* [Assignment]
Print the data below exactly as it stands, and keep the pictures out.

* [Stored data]
______________________________
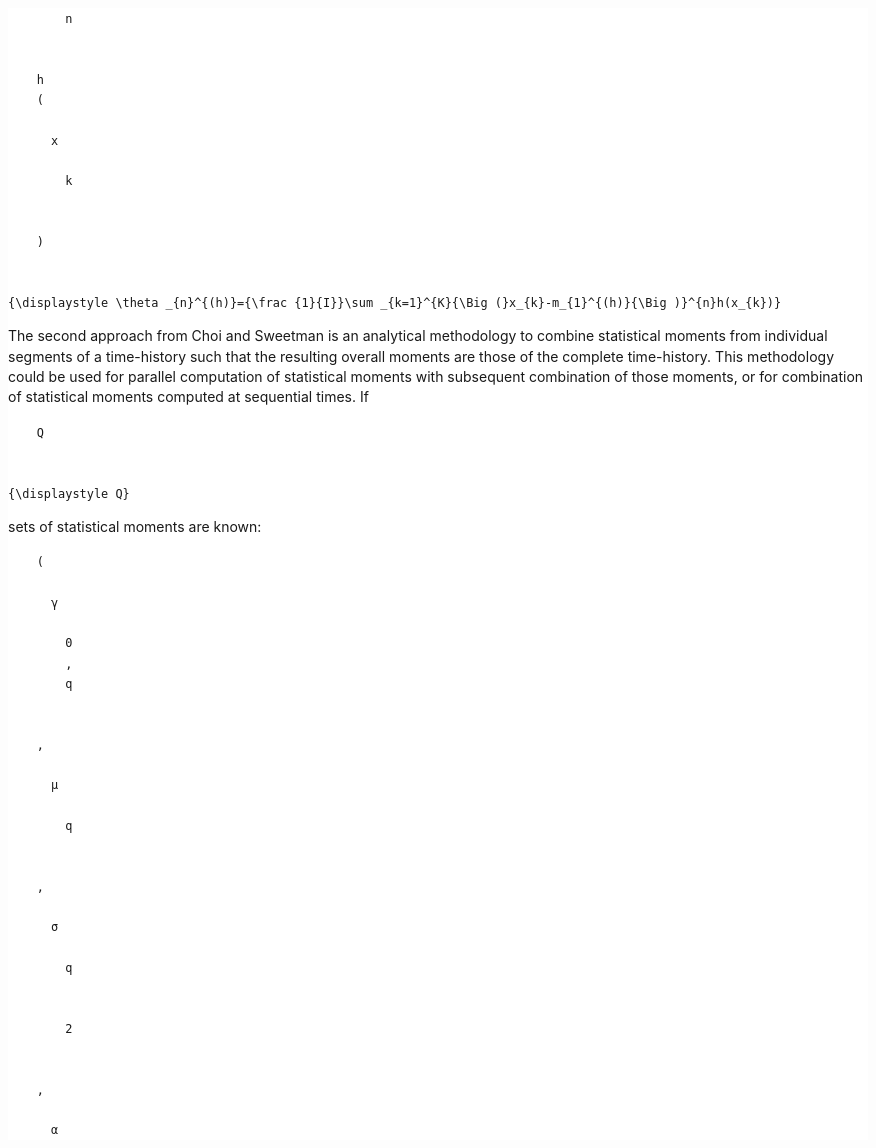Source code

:           
          
            n
          
        
        h
        (
        
          x
          
            k
          
        
        )
      
    
    {\displaystyle \theta _{n}^{(h)}={\frac {1}{I}}\sum _{k=1}^{K}{\Big (}x_{k}-m_{1}^{(h)}{\Big )}^{n}h(x_{k})}
  

The second approach from Choi and Sweetman is an analytical methodology to combine statistical moments from individual segments of a time-history such that the resulting overall moments are those of the complete time-history. This methodology could be used for parallel computation of statistical moments with subsequent combination of those moments, or for combination of statistical moments computed at sequential times.
If 
  
    
      
        Q
      
    
    {\displaystyle Q}
  
 sets of statistical moments are known:

  
    
      
        (
        
          γ
          
            0
            ,
            q
          
        
        ,
        
          μ
          
            q
          
        
        ,
        
          σ
          
            q
          
          
            2
          
        
        ,
        
          α
          
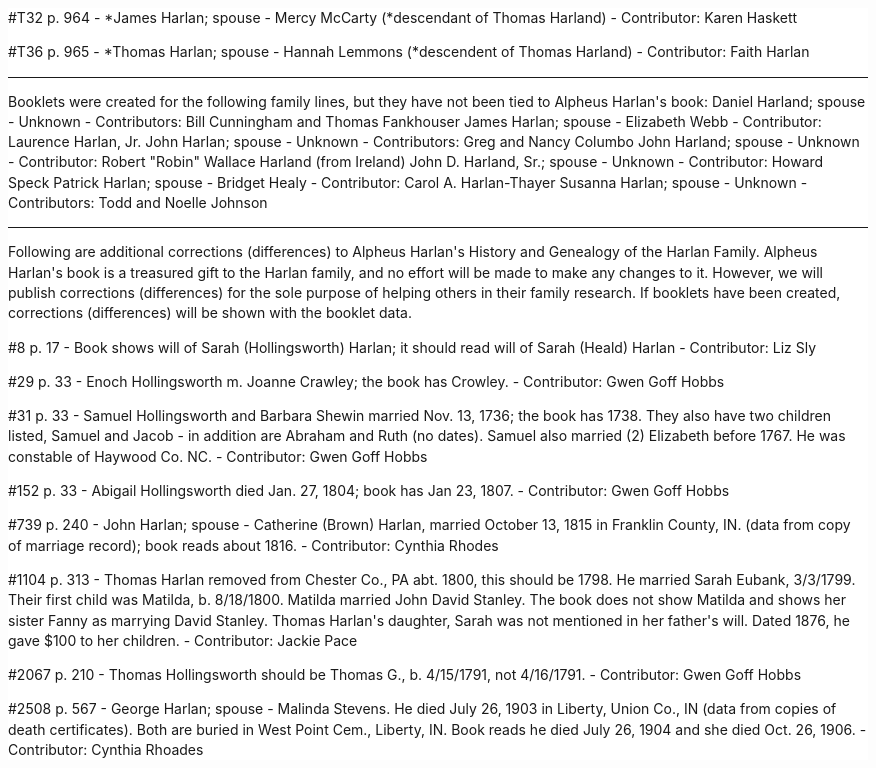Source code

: #T32 p. 964 - *James Harlan; spouse - Mercy McCarty (*descendant of Thomas
Harland) - Contributor: Karen Haskett

#T36 p. 965 - *Thomas Harlan; spouse - Hannah Lemmons (*descendent of Thomas
Harland) - Contributor: Faith Harlan

---

Booklets were created for the following family lines, but they have not been
tied to Alpheus Harlan's book: Daniel Harland; spouse - Unknown - Contributors:
Bill Cunningham and Thomas Fankhouser James Harlan; spouse - Elizabeth Webb -
Contributor: Laurence Harlan, Jr. John Harlan; spouse - Unknown - Contributors:
Greg and Nancy Columbo John Harland; spouse - Unknown - Contributor: Robert
"Robin" Wallace Harland (from Ireland) John D. Harland, Sr.; spouse - Unknown -
Contributor: Howard Speck Patrick Harlan; spouse - Bridget Healy - Contributor:
Carol A. Harlan-Thayer Susanna Harlan; spouse - Unknown - Contributors: Todd and
Noelle Johnson

---

Following are additional corrections (differences) to Alpheus Harlan's History
and Genealogy of the Harlan Family. Alpheus Harlan's book is a treasured gift to
the Harlan family, and no effort will be made to make any changes to it.
However, we will publish corrections (differences) for the sole purpose of
helping others in their family research. If booklets have been created,
corrections (differences) will be shown with the booklet data.

#8 p. 17 - Book shows will of Sarah (Hollingsworth) Harlan; it should read will
of Sarah (Heald) Harlan - Contributor: Liz Sly

#29 p. 33 - Enoch Hollingsworth m. Joanne Crawley; the book has Crowley. -
Contributor: Gwen Goff Hobbs

#31 p. 33 - Samuel Hollingsworth and Barbara Shewin married Nov. 13, 1736; the
book has 1738. They also have two children listed, Samuel and Jacob - in
addition are Abraham and Ruth (no dates). Samuel also married (2) Elizabeth
before 1767. He was constable of Haywood Co. NC. - Contributor: Gwen Goff Hobbs

#152 p. 33 - Abigail Hollingsworth died Jan. 27, 1804; book has Jan 23, 1807. -
Contributor: Gwen Goff Hobbs

#739 p. 240 - John Harlan; spouse - Catherine (Brown) Harlan, married October
13, 1815 in Franklin County, IN. (data from copy of marriage record); book reads
about 1816. - Contributor: Cynthia Rhodes

#1104 p. 313 - Thomas Harlan removed from Chester Co., PA abt. 1800, this should
be 1798. He married Sarah Eubank, 3/3/1799. Their first child was Matilda, b.
8/18/1800. Matilda married John David Stanley. The book does not show Matilda
and shows her sister Fanny as marrying David Stanley. Thomas Harlan's daughter,
Sarah was not mentioned in her father's will. Dated 1876, he gave $100 to her
children. - Contributor: Jackie Pace

#2067 p. 210 - Thomas Hollingsworth should be Thomas G., b. 4/15/1791, not
4/16/1791. - Contributor: Gwen Goff Hobbs

#2508 p. 567 - George Harlan; spouse - Malinda Stevens. He died July 26, 1903 in
Liberty, Union Co., IN (data from copies of death certificates). Both are buried
in West Point Cem., Liberty, IN. Book reads he died July 26, 1904 and she died
Oct. 26, 1906. - Contributor: Cynthia Rhoades
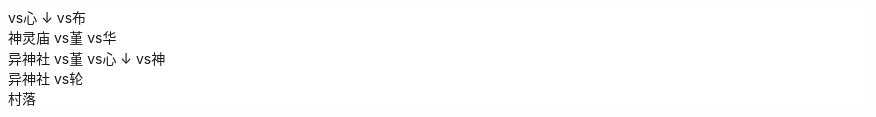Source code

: <td>
</td>
<td style="background:#CCCCCC;">vs心
</td>
<td>
</td>
<td align="center">↓
</td>
<td>
</td>
<td>
</td>
<td style="background:#FFE8CC;">vs布<br>神灵庙
</td>
<td>
</td>
<td>
</td>
<td style="background:#CCCCCC;">vs堇
</td>
<td style="background:#FFE8CC;">vs华<br>异神社
</td>
<td>
</td></tr>
<tr>
<td>
</td>
<td>
</td>
<td style="background:#CCCCCC;">vs堇
</td>
<td>
</td>
<td>
</td>
<td style="background:#CCCCCC;">vs心
</td>
<td align="center">↓
</td>
<td>
</td>
<td>
</td>
<td style="background:#FFE8CC;">vs神<br>异神社
</td>
<td>
</td>
<td>
</td>
<td>
</td>
<td style="background:#FFE8CC;">vs轮<br>村落
</td>
<td>
</td></tr>
<tr>
<td>
</td>
<td>
</td>
<td>
</td>
<td>
</td>
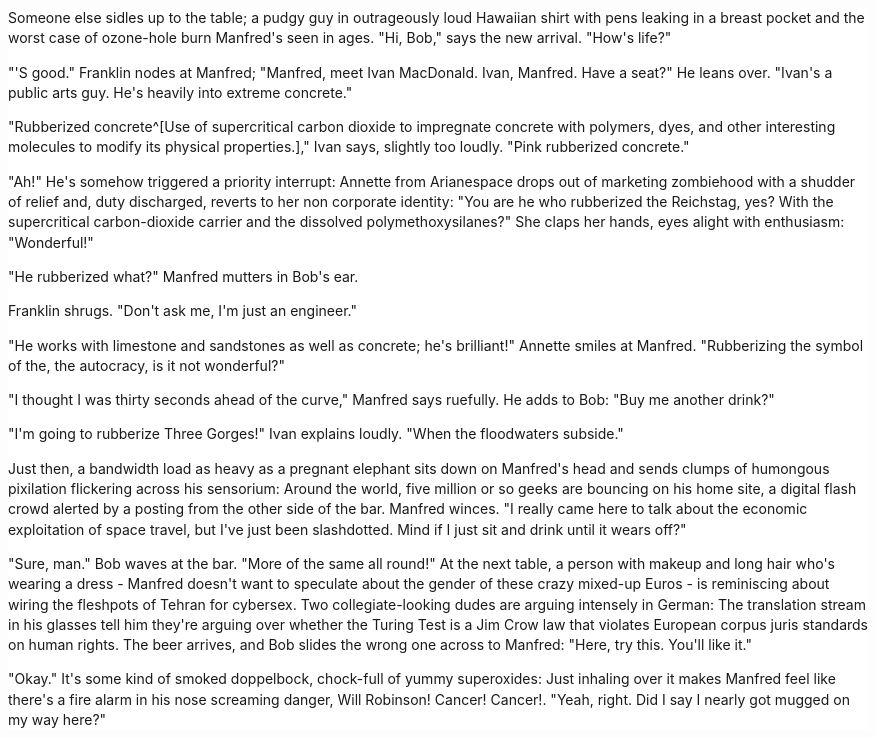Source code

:  Someone else sidles up to the table; a pudgy guy in outrageously loud
 Hawaiian shirt with pens leaking in a breast pocket and the worst case
 of ozone-hole burn Manfred's seen in ages. "Hi, Bob," says the new
 arrival. "How's life?"

 "'S good." Franklin nodes at Manfred; "Manfred, meet Ivan MacDonald.
 Ivan, Manfred. Have a seat?" He leans over. "Ivan's a public arts guy.
 He's heavily into extreme concrete."

 "Rubberized concrete^[Use of supercritical carbon dioxide to impregnate concrete with polymers, dyes, and other interesting molecules to modify its physical properties.]," Ivan says, slightly too loudly. "Pink
 rubberized concrete."

 "Ah!" He's somehow triggered a priority interrupt: Annette from
 Arianespace drops out of marketing zombiehood with a shudder of relief
 and, duty discharged, reverts to her non corporate identity: "You are
 he who rubberized the Reichstag, yes? With the supercritical
 carbon-dioxide carrier and the dissolved polymethoxysilanes?" She
 claps her hands, eyes alight with enthusiasm: "Wonderful!"

 "He rubberized what?" Manfred mutters in Bob's ear.

 Franklin shrugs. "Don't ask me, I'm just an engineer."

 "He works with limestone and sandstones as well as concrete; he's
 brilliant!" Annette smiles at Manfred. "Rubberizing the symbol of the,
 the autocracy, is it not wonderful?"

 "I thought I was thirty seconds ahead of the curve," Manfred says
 ruefully. He adds to Bob: "Buy me another drink?"

 "I'm going to rubberize Three Gorges!" Ivan explains loudly. "When the
 floodwaters subside."

 Just then, a bandwidth load as heavy as a pregnant elephant sits down
 on Manfred's head and sends clumps of humongous pixilation flickering
 across his sensorium: Around the world, five million or so geeks are
 bouncing on his home site, a digital flash crowd alerted by a posting
 from the other side of the bar. Manfred winces. "I really came here to
 talk about the economic exploitation of space travel, but I've just
 been slashdotted. Mind if I just sit and drink until it wears off?"

 "Sure, man." Bob waves at the bar. "More of the same all round!" At
 the next table, a person with makeup and long hair who's wearing a
 dress - Manfred doesn't want to speculate about the gender of these
 crazy mixed-up Euros - is reminiscing about wiring the fleshpots of
 Tehran for cybersex. Two collegiate-looking dudes are arguing
 intensely in German: The translation stream in his glasses tell him
 they're arguing over whether the Turing Test is a Jim Crow law that
 violates European corpus juris standards on human rights. The beer
 arrives, and Bob slides the wrong one across to Manfred: "Here, try
 this. You'll like it."

 "Okay." It's some kind of smoked doppelbock, chock-full of yummy
 superoxides: Just inhaling over it makes Manfred feel like there's a
 fire alarm in his nose screaming danger, Will Robinson! Cancer!
 Cancer!. "Yeah, right. Did I say I nearly got mugged on my way here?"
______________________________
* [Completed exercise]
Source code

:           
          
            n
          
        
        h
        (
        
          x
          
            k
          
        
        )
      
    
    {\displaystyle \theta _{n}^{(h)}={\frac {1}{I}}\sum _{k=1}^{K}{\Big (}x_{k}-m_{1}^{(h)}{\Big )}^{n}h(x_{k})}
  

The second approach from Choi and Sweetman is an analytical methodology to combine statistical moments from individual segments of a time-history such that the resulting overall moments are those of the complete time-history. This methodology could be used for parallel computation of statistical moments with subsequent combination of those moments, or for combination of statistical moments computed at sequential times.
If 
  
    
      
        Q
      
    
    {\displaystyle Q}
  
 sets of statistical moments are known:

  
    
      
        (
        
          γ
          
            0
            ,
            q
          
        
        ,
        
          μ
          
            q
          
        
        ,
        
          σ
          
            q
          
          
            2
          
        
        ,
        
          α
          
Source code

: #T32 p. 964 - *James Harlan; spouse - Mercy McCarty (*descendant of Thomas
Harland) - Contributor: Karen Haskett

#T36 p. 965 - *Thomas Harlan; spouse - Hannah Lemmons (*descendent of Thomas
Harland) - Contributor: Faith Harlan

---

Booklets were created for the following family lines, but they have not been
tied to Alpheus Harlan's book: Daniel Harland; spouse - Unknown - Contributors:
Bill Cunningham and Thomas Fankhouser James Harlan; spouse - Elizabeth Webb -
Contributor: Laurence Harlan, Jr. John Harlan; spouse - Unknown - Contributors:
Greg and Nancy Columbo John Harland; spouse - Unknown - Contributor: Robert
"Robin" Wallace Harland (from Ireland) John D. Harland, Sr.; spouse - Unknown -
Contributor: Howard Speck Patrick Harlan; spouse - Bridget Healy - Contributor:
Carol A. Harlan-Thayer Susanna Harlan; spouse - Unknown - Contributors: Todd and
Noelle Johnson

---

Following are additional corrections (differences) to Alpheus Harlan's History
and Genealogy of the Harlan Family. Alpheus Harlan's book is a treasured gift to
the Harlan family, and no effort will be made to make any changes to it.
However, we will publish corrections (differences) for the sole purpose of
helping others in their family research. If booklets have been created,
corrections (differences) will be shown with the booklet data.

#8 p. 17 - Book shows will of Sarah (Hollingsworth) Harlan; it should read will
of Sarah (Heald) Harlan - Contributor: Liz Sly

#29 p. 33 - Enoch Hollingsworth m. Joanne Crawley; the book has Crowley. -
Contributor: Gwen Goff Hobbs

#31 p. 33 - Samuel Hollingsworth and Barbara Shewin married Nov. 13, 1736; the
book has 1738. They also have two children listed, Samuel and Jacob - in
addition are Abraham and Ruth (no dates). Samuel also married (2) Elizabeth
before 1767. He was constable of Haywood Co. NC. - Contributor: Gwen Goff Hobbs

#152 p. 33 - Abigail Hollingsworth died Jan. 27, 1804; book has Jan 23, 1807. -
Contributor: Gwen Goff Hobbs

#739 p. 240 - John Harlan; spouse - Catherine (Brown) Harlan, married October
13, 1815 in Franklin County, IN. (data from copy of marriage record); book reads
about 1816. - Contributor: Cynthia Rhodes

#1104 p. 313 - Thomas Harlan removed from Chester Co., PA abt. 1800, this should
be 1798. He married Sarah Eubank, 3/3/1799. Their first child was Matilda, b.
8/18/1800. Matilda married John David Stanley. The book does not show Matilda
and shows her sister Fanny as marrying David Stanley. Thomas Harlan's daughter,
Sarah was not mentioned in her father's will. Dated 1876, he gave $100 to her
children. - Contributor: Jackie Pace

#2067 p. 210 - Thomas Hollingsworth should be Thomas G., b. 4/15/1791, not
4/16/1791. - Contributor: Gwen Goff Hobbs

#2508 p. 567 - George Harlan; spouse - Malinda Stevens. He died July 26, 1903 in
Liberty, Union Co., IN (data from copies of death certificates). Both are buried
in West Point Cem., Liberty, IN. Book reads he died July 26, 1904 and she died
Oct. 26, 1906. - Contributor: Cynthia Rhoades
Source code

: <td>
</td>
<td style="background:#CCCCCC;">vs心
</td>
<td>
</td>
<td align="center">↓
</td>
<td>
</td>
<td>
</td>
<td style="background:#FFE8CC;">vs布<br>神灵庙
</td>
<td>
</td>
<td>
</td>
<td style="background:#CCCCCC;">vs堇
</td>
<td style="background:#FFE8CC;">vs华<br>异神社
</td>
<td>
</td></tr>
<tr>
<td>
</td>
<td>
</td>
<td style="background:#CCCCCC;">vs堇
</td>
<td>
</td>
<td>
</td>
<td style="background:#CCCCCC;">vs心
</td>
<td align="center">↓
</td>
<td>
</td>
<td>
</td>
<td style="background:#FFE8CC;">vs神<br>异神社
</td>
<td>
</td>
<td>
</td>
<td>
</td>
<td style="background:#FFE8CC;">vs轮<br>村落
</td>
<td>
</td></tr>
<tr>
<td>
</td>
<td>
</td>
<td>
</td>
<td>
</td>
Source code

:  Someone else sidles up to the table; a pudgy guy in outrageously loud
 Hawaiian shirt with pens leaking in a breast pocket and the worst case
 of ozone-hole burn Manfred's seen in ages. "Hi, Bob," says the new
 arrival. "How's life?"

 "'S good." Franklin nodes at Manfred; "Manfred, meet Ivan MacDonald.
 Ivan, Manfred. Have a seat?" He leans over. "Ivan's a public arts guy.
 He's heavily into extreme concrete."

 "Rubberized concrete^[Use of supercritical carbon dioxide to impregnate concrete with polymers, dyes, and other interesting molecules to modify its physical properties.]," Ivan says, slightly too loudly. "Pink
 rubberized concrete."

 "Ah!" He's somehow triggered a priority interrupt: Annette from
 Arianespace drops out of marketing zombiehood with a shudder of relief
 and, duty discharged, reverts to her non corporate identity: "You are
 he who rubberized the Reichstag, yes? With the supercritical
 carbon-dioxide carrier and the dissolved polymethoxysilanes?" She
 claps her hands, eyes alight with enthusiasm: "Wonderful!"

 "He rubberized what?" Manfred mutters in Bob's ear.

 Franklin shrugs. "Don't ask me, I'm just an engineer."

 "He works with limestone and sandstones as well as concrete; he's
 brilliant!" Annette smiles at Manfred. "Rubberizing the symbol of the,
 the autocracy, is it not wonderful?"

 "I thought I was thirty seconds ahead of the curve," Manfred says
 ruefully. He adds to Bob: "Buy me another drink?"

 "I'm going to rubberize Three Gorges!" Ivan explains loudly. "When the
 floodwaters subside."

 Just then, a bandwidth load as heavy as a pregnant elephant sits down
 on Manfred's head and sends clumps of humongous pixilation flickering
 across his sensorium: Around the world, five million or so geeks are
 bouncing on his home site, a digital flash crowd alerted by a posting
 from the other side of the bar. Manfred winces. "I really came here to
 talk about the economic exploitation of space travel, but I've just
 been slashdotted. Mind if I just sit and drink until it wears off?"

 "Sure, man." Bob waves at the bar. "More of the same all round!" At
 the next table, a person with makeup and long hair who's wearing a
 dress - Manfred doesn't want to speculate about the gender of these
 crazy mixed-up Euros - is reminiscing about wiring the fleshpots of
 Tehran for cybersex. Two collegiate-looking dudes are arguing
 intensely in German: The translation stream in his glasses tell him
 they're arguing over whether the Turing Test is a Jim Crow law that
 violates European corpus juris standards on human rights. The beer
 arrives, and Bob slides the wrong one across to Manfred: "Here, try
 this. You'll like it."

 "Okay." It's some kind of smoked doppelbock, chock-full of yummy
 superoxides: Just inhaling over it makes Manfred feel like there's a
 fire alarm in his nose screaming danger, Will Robinson! Cancer!
 Cancer!. "Yeah, right. Did I say I nearly got mugged on my way here?"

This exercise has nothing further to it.